The new class is used as a polemic term by critics of countries that followed the Soviet type of communism to describe the privileged ruling class of bureaucrats and Communist Party functionaries which arose in these states. Generally, the group known in the Soviet Union as the Nomenklatura conforms to the theory of the new class. Earlier the term was applied to other emerging strata of the society.

Milovan Đilas' New Class theory was also used extensively by anti-communist commentators in the West in their criticism of the Communist states during the Cold War.

The term Red bourgeoisie is a pejorative synonym for the term new class, crafted by leftist critics and movements (like the 1968 student demonstrations in Belgrade).

New class is also used as a term in late 1960s post-industrial sociology.

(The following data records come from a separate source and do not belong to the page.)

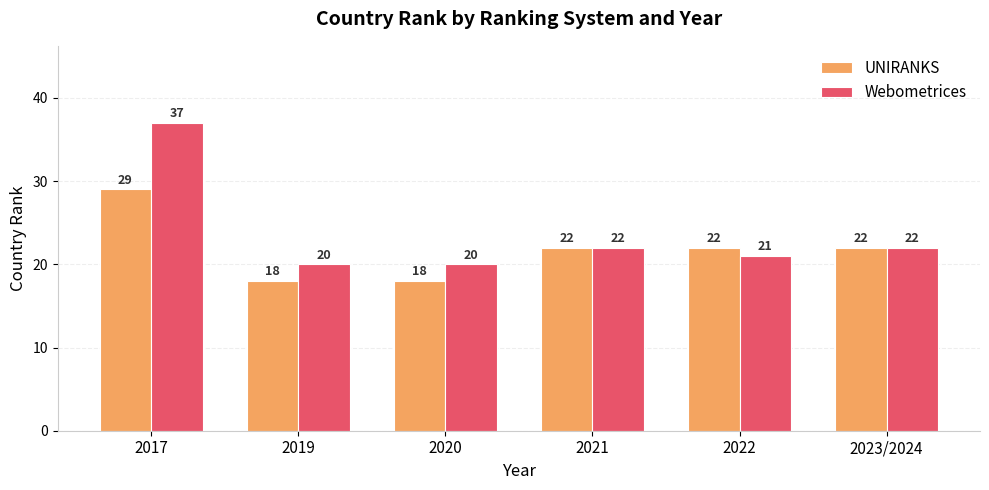

At how many categories does at least one series exceed 18?

6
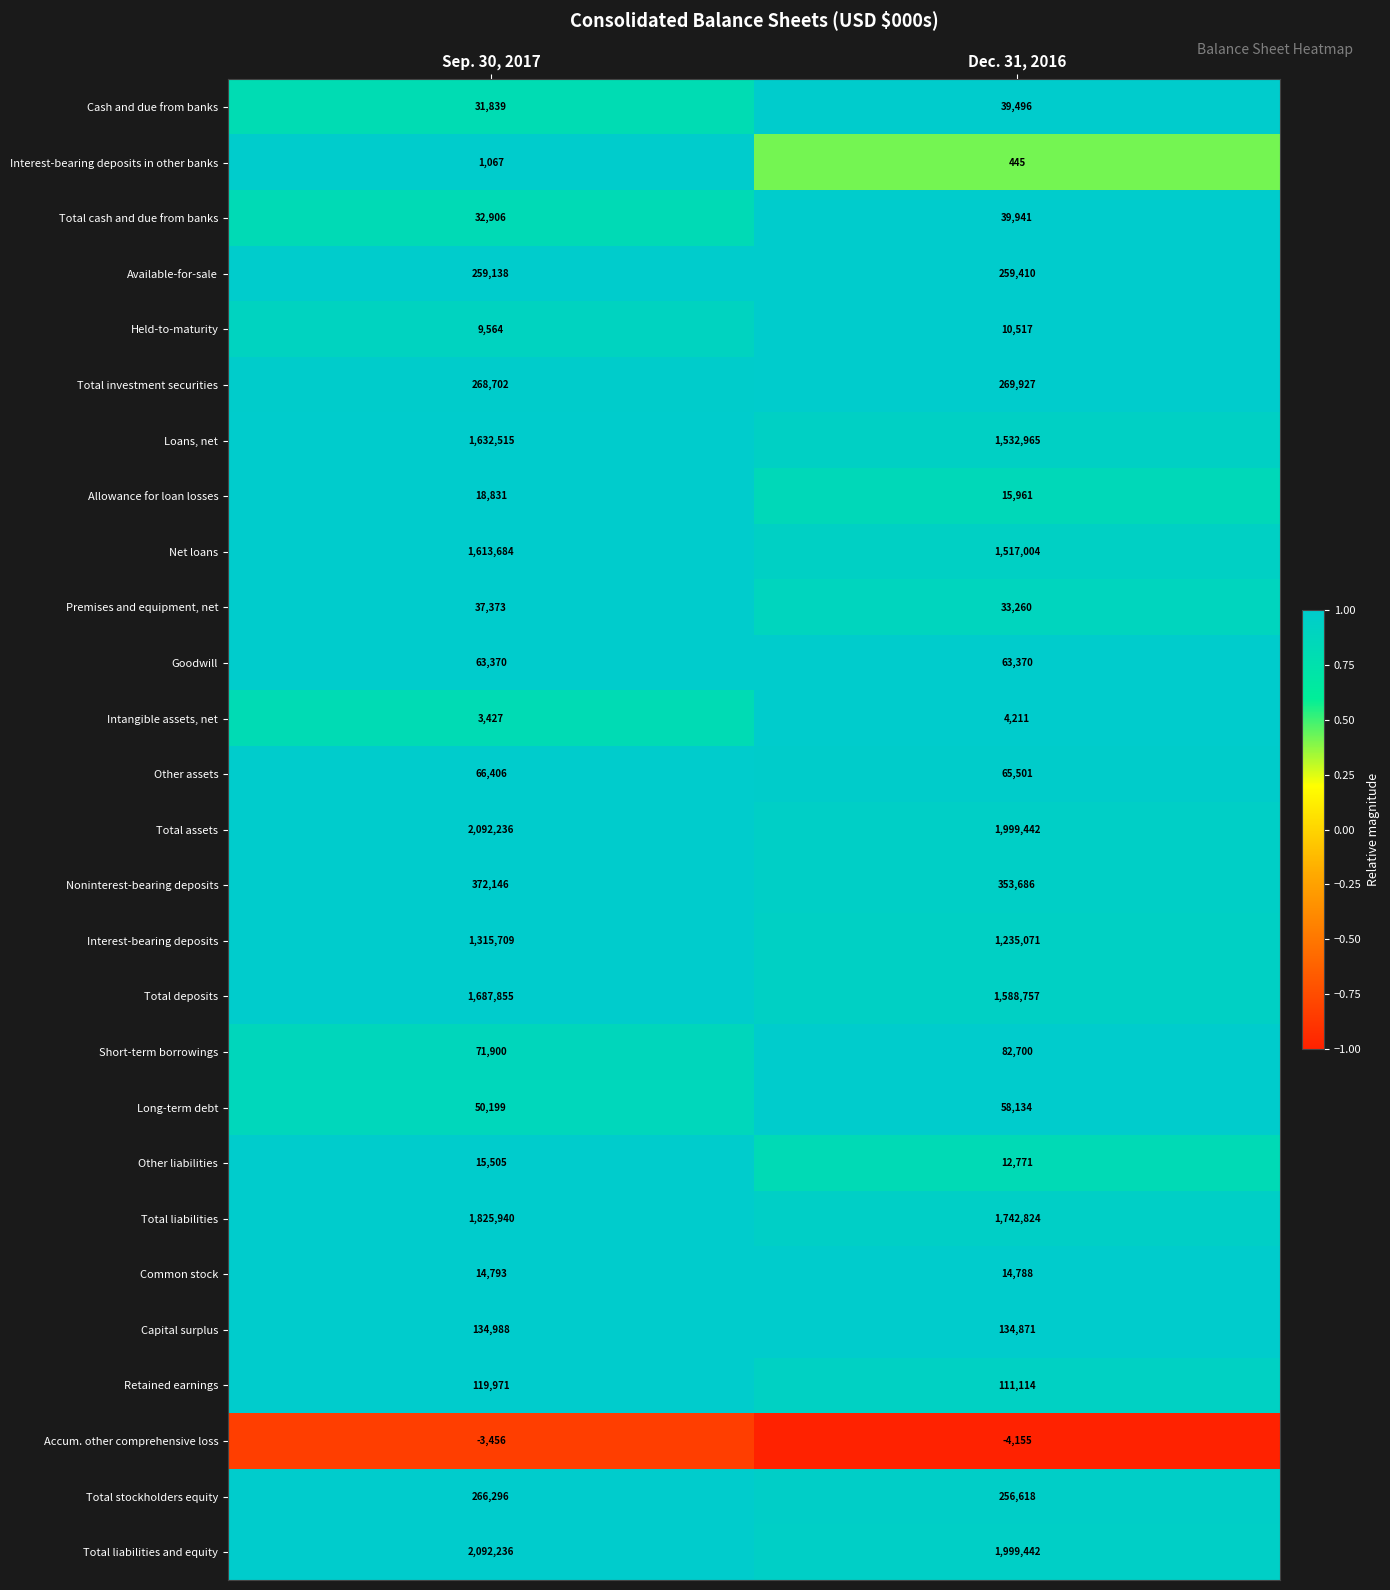

What is the difference between the Noninterest-bearing deposits values at Dec. 31, 2016 and Sep. 30, 2017?

18460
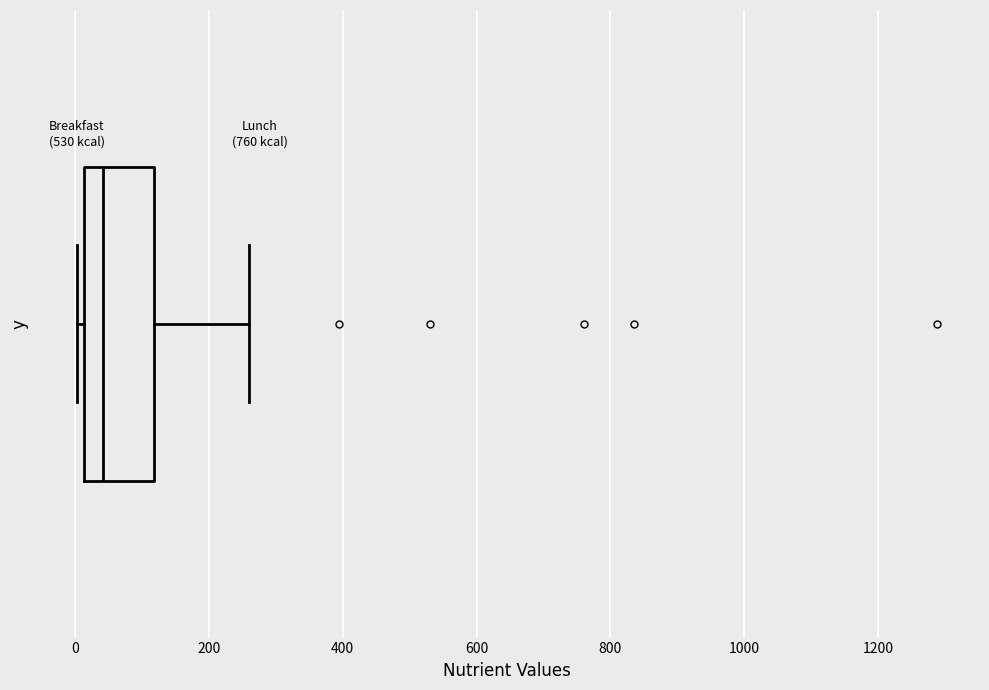

Read this box plot against the x-axis: the position of the median line, the range covered by the box, and the ends of both whiskers. The values are not printed on the chart, so give them approximately, as read against the axis.

median 40, box 20 to 120, whiskers 0 to 260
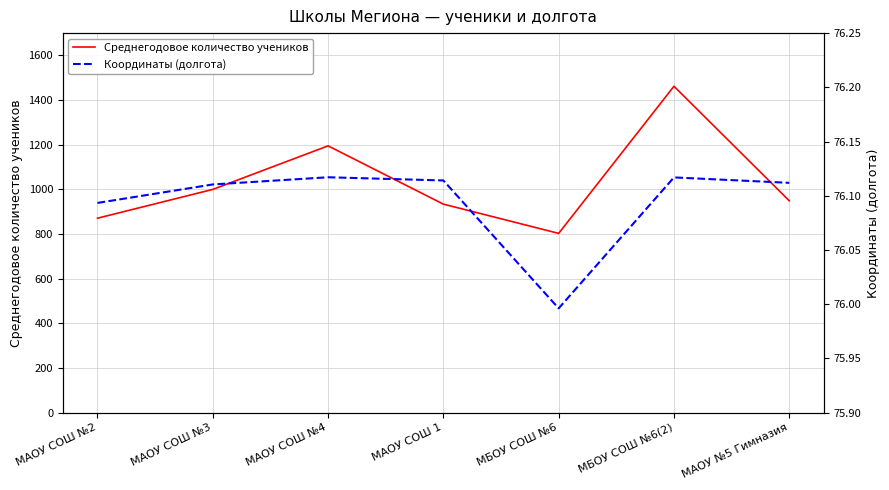

How many lines are shown in the chart?

2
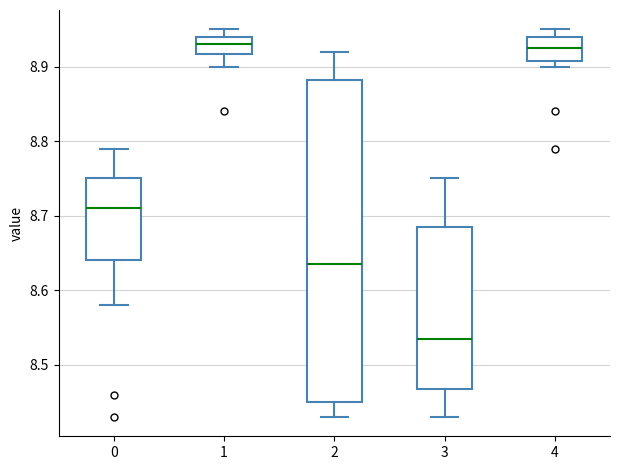

Reading left to right, transcribe this box plot: for each box, give where its median line is, the range the box spans, and where its two whiskers end, as read against the y-axis. The values are not printed on the chart, so give them approximately, as read against the axis.

0: median 8.71, box 8.64 to 8.75, whiskers 8.58 to 8.79
1: median 8.93, box 8.92 to 8.94, whiskers 8.90 to 8.95
2: median 8.64, box 8.45 to 8.88, whiskers 8.43 to 8.92
3: median 8.54, box 8.47 to 8.69, whiskers 8.43 to 8.75
4: median 8.93, box 8.91 to 8.94, whiskers 8.90 to 8.95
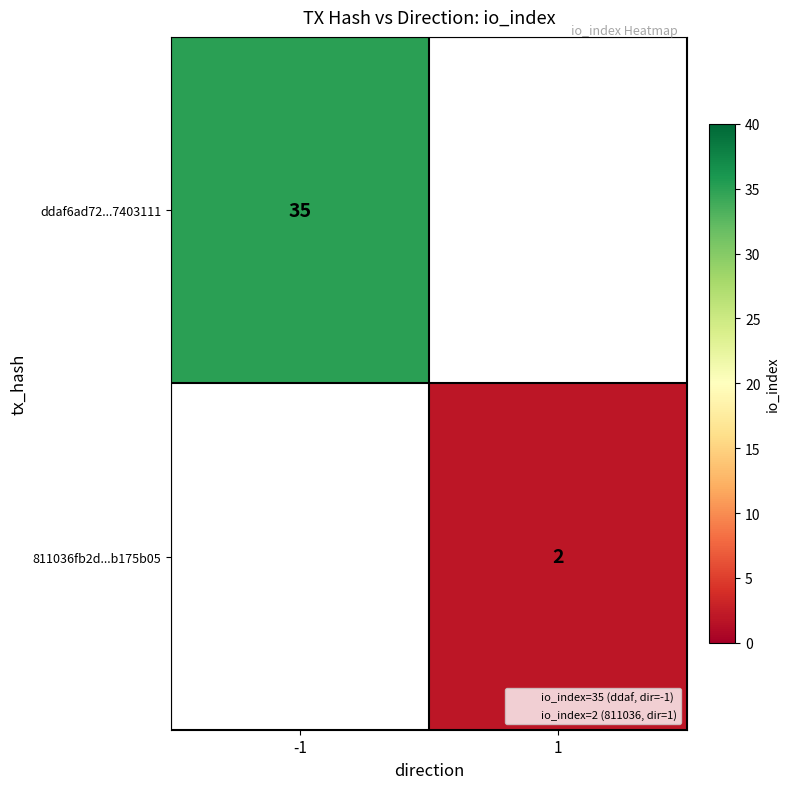

Which has a higher value, 1 or -1?

-1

A theory of the new class was developed by Milovan Đilas the Vice President of the Federal People's Republic of Yugoslavia under Josip Broz Tito, who participated with Tito in the Yugoslav People's Liberation War, but was later purged by him as Đilas began to advocate democratic and egalitarian ideals (which he believed were more in line with the way socialism and communism should look like). However, there were also personal antagonisms between the two men, and Tito felt Đilas undermined his leadership. The theory of the new class can be considered to oppose the theories of certain ruling Communists, such as Joseph Stalin, who argued that their revolutions and/or social reforms would result in the extinction of any ruling class as such. It was Đilas' observation as a member of a Communist government that Party members stepped into the role of ruling class – a problem which he believed should be corrected through revolution. Đilas' completed his primary work on his new class theory in the mid-1950s. While Đilas was in prison, it was published in 1957 in the West under the title The New Class: An Analysis of the Communist System.